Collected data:
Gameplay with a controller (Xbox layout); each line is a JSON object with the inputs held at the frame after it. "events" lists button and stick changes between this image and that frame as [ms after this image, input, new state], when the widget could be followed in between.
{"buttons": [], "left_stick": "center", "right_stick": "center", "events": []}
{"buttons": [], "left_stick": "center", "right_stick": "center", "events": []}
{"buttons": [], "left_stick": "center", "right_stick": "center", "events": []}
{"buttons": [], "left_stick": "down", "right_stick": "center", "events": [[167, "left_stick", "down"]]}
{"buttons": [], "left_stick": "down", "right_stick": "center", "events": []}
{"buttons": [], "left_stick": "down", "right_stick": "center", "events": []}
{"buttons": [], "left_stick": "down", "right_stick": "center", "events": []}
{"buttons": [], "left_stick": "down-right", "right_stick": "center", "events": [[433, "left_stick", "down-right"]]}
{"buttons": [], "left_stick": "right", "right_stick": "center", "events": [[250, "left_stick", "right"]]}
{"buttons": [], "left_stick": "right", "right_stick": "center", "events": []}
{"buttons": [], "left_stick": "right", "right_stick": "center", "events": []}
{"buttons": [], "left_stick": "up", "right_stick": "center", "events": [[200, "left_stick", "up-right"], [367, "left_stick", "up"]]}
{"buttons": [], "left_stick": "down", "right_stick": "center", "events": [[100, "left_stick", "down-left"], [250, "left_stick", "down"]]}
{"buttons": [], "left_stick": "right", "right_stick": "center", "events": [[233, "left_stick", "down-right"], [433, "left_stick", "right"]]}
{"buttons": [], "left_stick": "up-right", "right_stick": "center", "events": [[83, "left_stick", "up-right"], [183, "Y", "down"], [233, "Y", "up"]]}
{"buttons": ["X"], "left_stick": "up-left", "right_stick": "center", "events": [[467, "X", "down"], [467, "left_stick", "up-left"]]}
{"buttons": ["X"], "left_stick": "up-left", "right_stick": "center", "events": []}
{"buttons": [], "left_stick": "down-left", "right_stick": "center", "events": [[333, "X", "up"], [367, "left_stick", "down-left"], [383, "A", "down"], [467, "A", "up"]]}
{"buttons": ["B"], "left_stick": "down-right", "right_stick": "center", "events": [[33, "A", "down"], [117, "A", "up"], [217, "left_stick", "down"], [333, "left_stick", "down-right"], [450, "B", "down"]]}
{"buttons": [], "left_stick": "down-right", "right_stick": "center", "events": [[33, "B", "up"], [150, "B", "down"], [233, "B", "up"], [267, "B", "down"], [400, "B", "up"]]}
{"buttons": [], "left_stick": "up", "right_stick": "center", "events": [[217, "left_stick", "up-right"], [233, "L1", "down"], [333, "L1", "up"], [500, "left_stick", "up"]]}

### [WHAT TO PRODUCE]
Reproduce the entries above in full, exactly as they read.

### [OUTPUT BELOW]
Gameplay with a controller (Xbox layout); each line is a JSON object with the inputs held at the frame after it. "events" lists button and stick changes between this image and that frame as [ms after this image, input, new state], when the widget could be followed in between.
{"buttons": [], "left_stick": "center", "right_stick": "center", "events": []}
{"buttons": [], "left_stick": "center", "right_stick": "center", "events": []}
{"buttons": [], "left_stick": "center", "right_stick": "center", "events": []}
{"buttons": [], "left_stick": "down", "right_stick": "center", "events": [[167, "left_stick", "down"]]}
{"buttons": [], "left_stick": "down", "right_stick": "center", "events": []}
{"buttons": [], "left_stick": "down", "right_stick": "center", "events": []}
{"buttons": [], "left_stick": "down", "right_stick": "center", "events": []}
{"buttons": [], "left_stick": "down-right", "right_stick": "center", "events": [[433, "left_stick", "down-right"]]}
{"buttons": [], "left_stick": "right", "right_stick": "center", "events": [[250, "left_stick", "right"]]}
{"buttons": [], "left_stick": "right", "right_stick": "center", "events": []}
{"buttons": [], "left_stick": "right", "right_stick": "center", "events": []}
{"buttons": [], "left_stick": "up", "right_stick": "center", "events": [[200, "left_stick", "up-right"], [367, "left_stick", "up"]]}
{"buttons": [], "left_stick": "down", "right_stick": "center", "events": [[100, "left_stick", "down-left"], [250, "left_stick", "down"]]}
{"buttons": [], "left_stick": "right", "right_stick": "center", "events": [[233, "left_stick", "down-right"], [433, "left_stick", "right"]]}
{"buttons": [], "left_stick": "up-right", "right_stick": "center", "events": [[83, "left_stick", "up-right"], [183, "Y", "down"], [233, "Y", "up"]]}
{"buttons": ["X"], "left_stick": "up-left", "right_stick": "center", "events": [[467, "X", "down"], [467, "left_stick", "up-left"]]}
{"buttons": ["X"], "left_stick": "up-left", "right_stick": "center", "events": []}
{"buttons": [], "left_stick": "down-left", "right_stick": "center", "events": [[333, "X", "up"], [367, "left_stick", "down-left"], [383, "A", "down"], [467, "A", "up"]]}
{"buttons": ["B"], "left_stick": "down-right", "right_stick": "center", "events": [[33, "A", "down"], [117, "A", "up"], [217, "left_stick", "down"], [333, "left_stick", "down-right"], [450, "B", "down"]]}
{"buttons": [], "left_stick": "down-right", "right_stick": "center", "events": [[33, "B", "up"], [150, "B", "down"], [233, "B", "up"], [267, "B", "down"], [400, "B", "up"]]}
{"buttons": [], "left_stick": "up", "right_stick": "center", "events": [[217, "left_stick", "up-right"], [233, "L1", "down"], [333, "L1", "up"], [500, "left_stick", "up"]]}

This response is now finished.